Think Twice Before Borrowing a Phone Charging Cable

man charging cell phone

You know the feeling. You’re travelling and your phone is low on juice. Desperately, you search your bag for the charging cable you always keep there—only to remember you lent it to your friend last week and never got it back. What to do?

And then, a stranger appears out of nowhere, with a friendly smile and a charging cable in hand asking you if you’d like to borrow it. What should you do?

If you choose to say, no thanks, you made the right choice. Cybersecurity experts are warning against using a stranger’s charging cable or even borrowing one from an airport official or front-desk concierge at a hotel.

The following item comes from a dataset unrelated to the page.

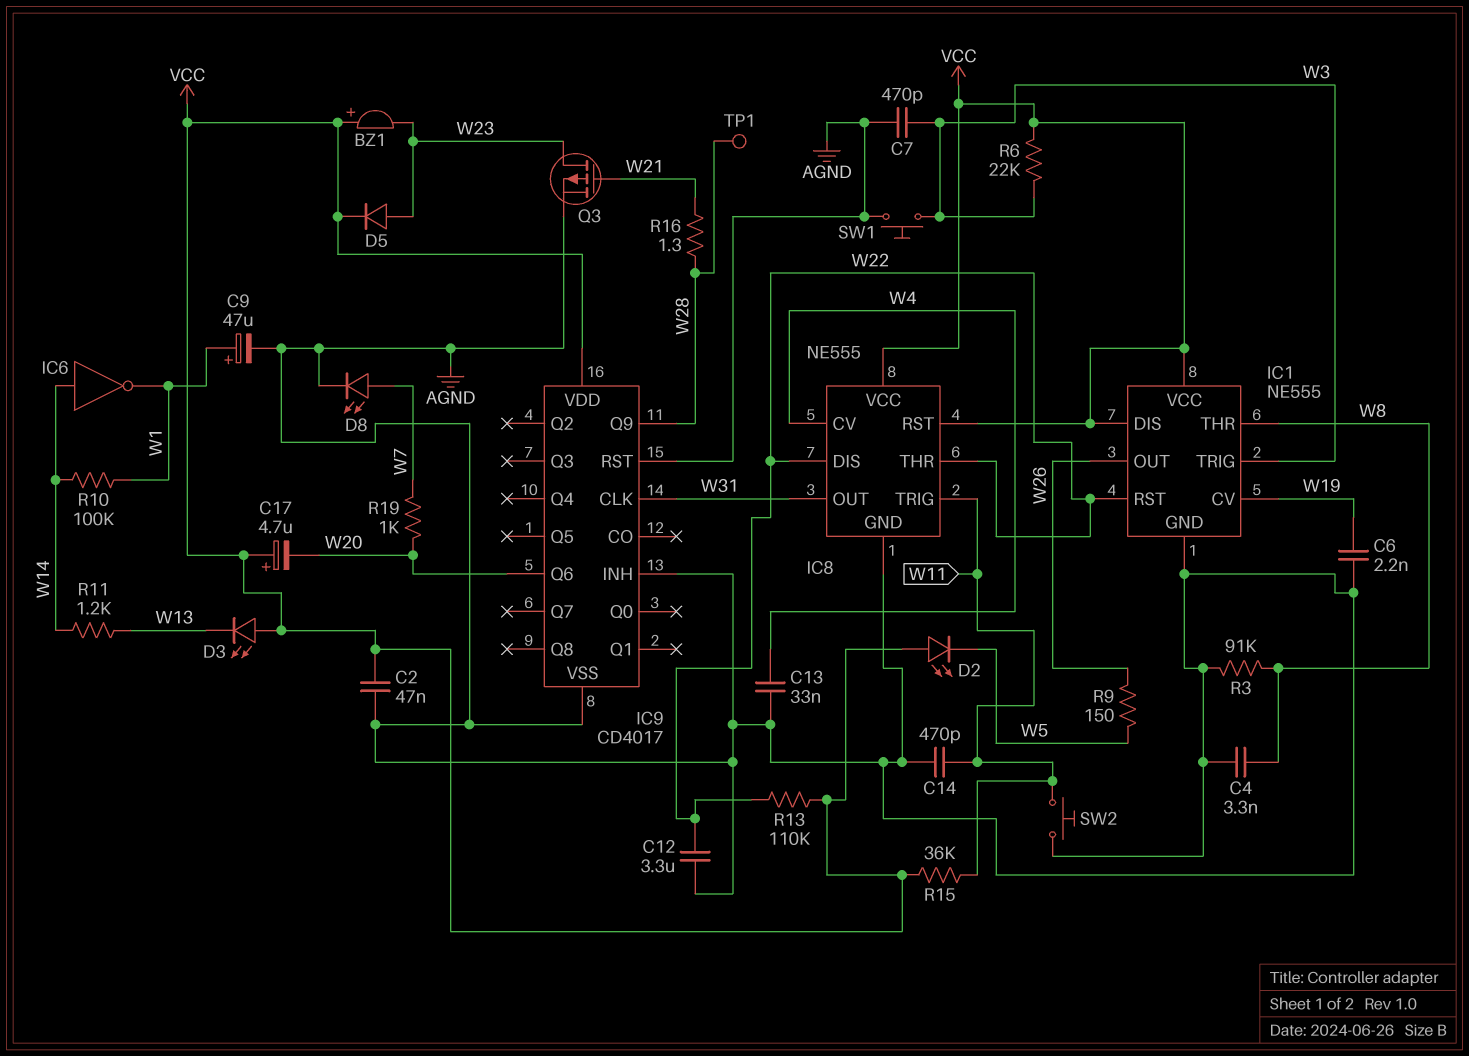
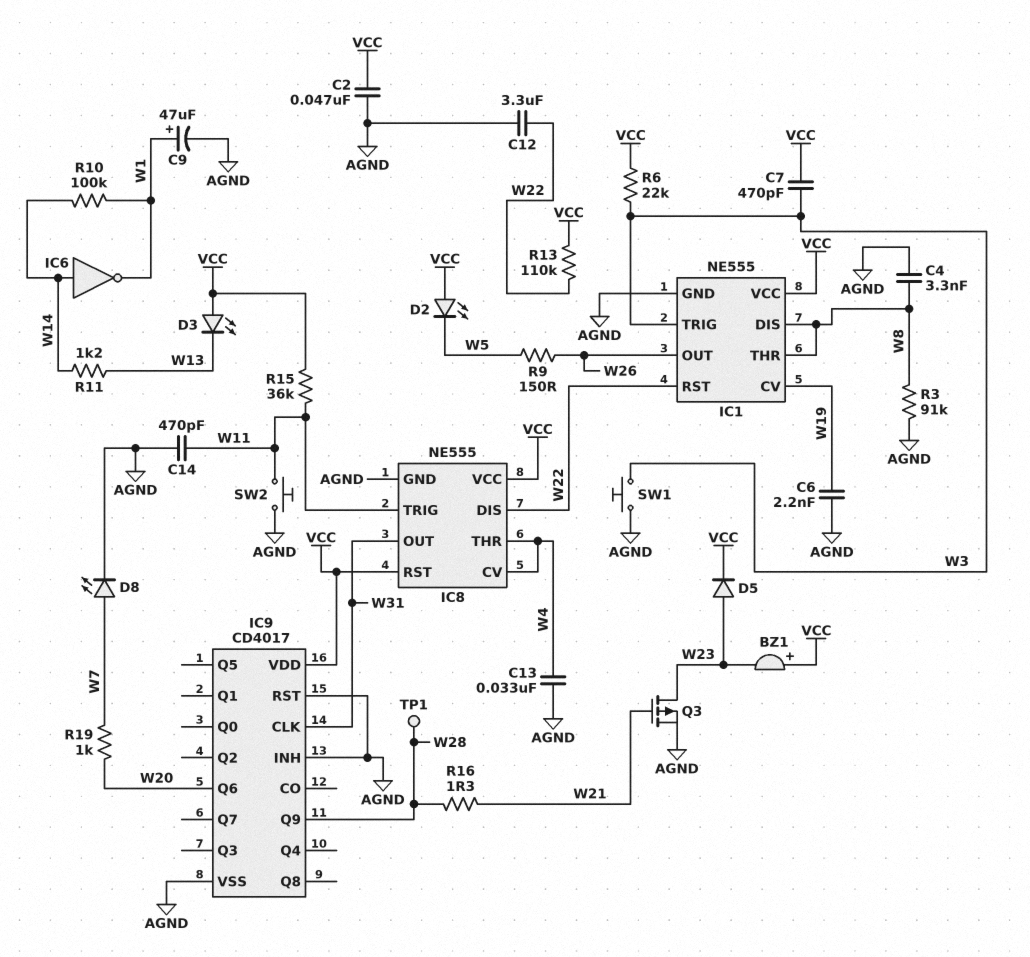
C7: 470pF (AGND, W3) -> 470pF (VCC, W3)
C17: 4.7uF (plus VCC, minus W20) -> none
IC1 pin DIS: VCC -> W8
IC8 pin THR: W22 -> W4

Why You Shouldn’t Borrow a Charging Cable

Charles Henderson, global managing partner and head of X-Force Red at IBM Security, warns cyberhackers can easily implant charging cables with malware to hijack mobile devices and computers. This can spell disaster for the desperate traveler who graciously accepted the spare cable from a fellow passenger and plugged in their phone or laptop. These compromised cables can be used to remotely access the device and are available on the Darknet for just $200 each.

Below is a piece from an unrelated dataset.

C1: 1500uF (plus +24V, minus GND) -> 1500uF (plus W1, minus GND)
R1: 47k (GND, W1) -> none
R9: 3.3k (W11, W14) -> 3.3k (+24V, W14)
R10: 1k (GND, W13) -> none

Unlike most scams aiming for as wide a target base as possible, using a charging cable to hack a victim’s device can only be pulled off on one victim at a time. Lucky for us, this means the charging cable hack isn’t as widespread yet. Henderson warns the relatively inexpensive technology for the hack and the fact that it’s so easy to make the cable look innocent could mean an upsurge soon.

For now, it’s best to be aware of this threat and practice caution when travelling.

Your Best Bet

To avoid falling victim, always pack an extra charging cable in your handbag. If you forgot to take one or you can’t seem to find it, purchase a new one to use while you’re away. You can find charging cables in almost any convenience store for under $10—a small investment for your safety.